Washington Post Global Opinions correspondent, Jamal Khashoggi, who is Saudi, entered his country’s consulate in Istanbul Tuesday of last week and hasn’t been seen since. Worse, Turkish officials say that Khashoggi was killed inside the consulate, his body dismembered, and then sneaked out of the building—lynched, you might say, and then disappeared, instead of hanged from a tree. The journalist had written articles critical of his country’s young leader, Mohammad bin Salman, the 33-year-old crown prince, who considers himself something of a liberal or at least as a reformer. How ironic that this barbarian act happened in Turkey, where in recent years more journalists have disappeared than in any other country (245 as of earlier this year, though, far as we know, none have been murdered).
Almost simultaneously with the incident in Istanbul, a 30-year-old Bulgarian journalist, Viktoria Marinova, was brutally raped and killed in Ruse, in the northeast of the country, where she was employed as a TV commentator.
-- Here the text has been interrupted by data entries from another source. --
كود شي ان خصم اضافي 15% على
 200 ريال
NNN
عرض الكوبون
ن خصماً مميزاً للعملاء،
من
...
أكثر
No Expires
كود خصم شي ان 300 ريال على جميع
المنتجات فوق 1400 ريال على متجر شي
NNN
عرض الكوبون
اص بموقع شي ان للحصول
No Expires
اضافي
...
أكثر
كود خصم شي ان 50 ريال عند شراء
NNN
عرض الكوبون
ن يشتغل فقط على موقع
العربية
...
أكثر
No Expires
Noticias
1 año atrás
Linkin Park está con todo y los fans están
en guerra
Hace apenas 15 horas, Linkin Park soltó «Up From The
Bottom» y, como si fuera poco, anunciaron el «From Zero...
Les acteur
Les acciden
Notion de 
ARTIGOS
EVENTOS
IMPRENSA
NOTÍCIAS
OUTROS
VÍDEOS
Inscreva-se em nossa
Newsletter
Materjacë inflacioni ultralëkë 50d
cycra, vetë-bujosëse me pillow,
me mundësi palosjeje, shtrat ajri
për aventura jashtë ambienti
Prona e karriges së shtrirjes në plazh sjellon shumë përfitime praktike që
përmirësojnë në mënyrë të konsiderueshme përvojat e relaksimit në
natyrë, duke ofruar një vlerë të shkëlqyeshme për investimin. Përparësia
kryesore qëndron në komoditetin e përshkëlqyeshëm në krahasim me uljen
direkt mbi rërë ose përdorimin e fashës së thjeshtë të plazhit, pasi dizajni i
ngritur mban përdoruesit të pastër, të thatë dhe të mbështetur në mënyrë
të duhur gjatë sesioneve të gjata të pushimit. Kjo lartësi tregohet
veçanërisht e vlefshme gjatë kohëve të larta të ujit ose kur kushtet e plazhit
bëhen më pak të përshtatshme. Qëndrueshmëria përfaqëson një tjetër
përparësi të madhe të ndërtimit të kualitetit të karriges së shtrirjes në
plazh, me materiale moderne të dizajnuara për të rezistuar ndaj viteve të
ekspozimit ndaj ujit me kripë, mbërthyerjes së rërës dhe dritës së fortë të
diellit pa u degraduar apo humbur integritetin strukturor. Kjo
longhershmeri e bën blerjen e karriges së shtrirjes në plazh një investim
She had been a political investigator. Nor was she the only European journalist murdered during the past year. Daphne Caruana Galizia, similarly reporting on political issues (corruption in the government), was killed in Malta by a car bomb. And Jan Kuciak, a Slovakian journalist also working on government corruption, was shot and killed along with his fiancée.
Killing journalists has become a growth industry. In April, Jason Rezaian (another Global Opinions writer for the Washington Post, who was held captive in Iran for 544 days) described the deaths of journalists in Nicaragua, India, Brazil and Mexico during the past year. He cites President Rodrigo Duterte, of the Philippines, as saying, “Just because you’re a journalist you are not exempted from assassination, if you’re a son-of-a-bitch.”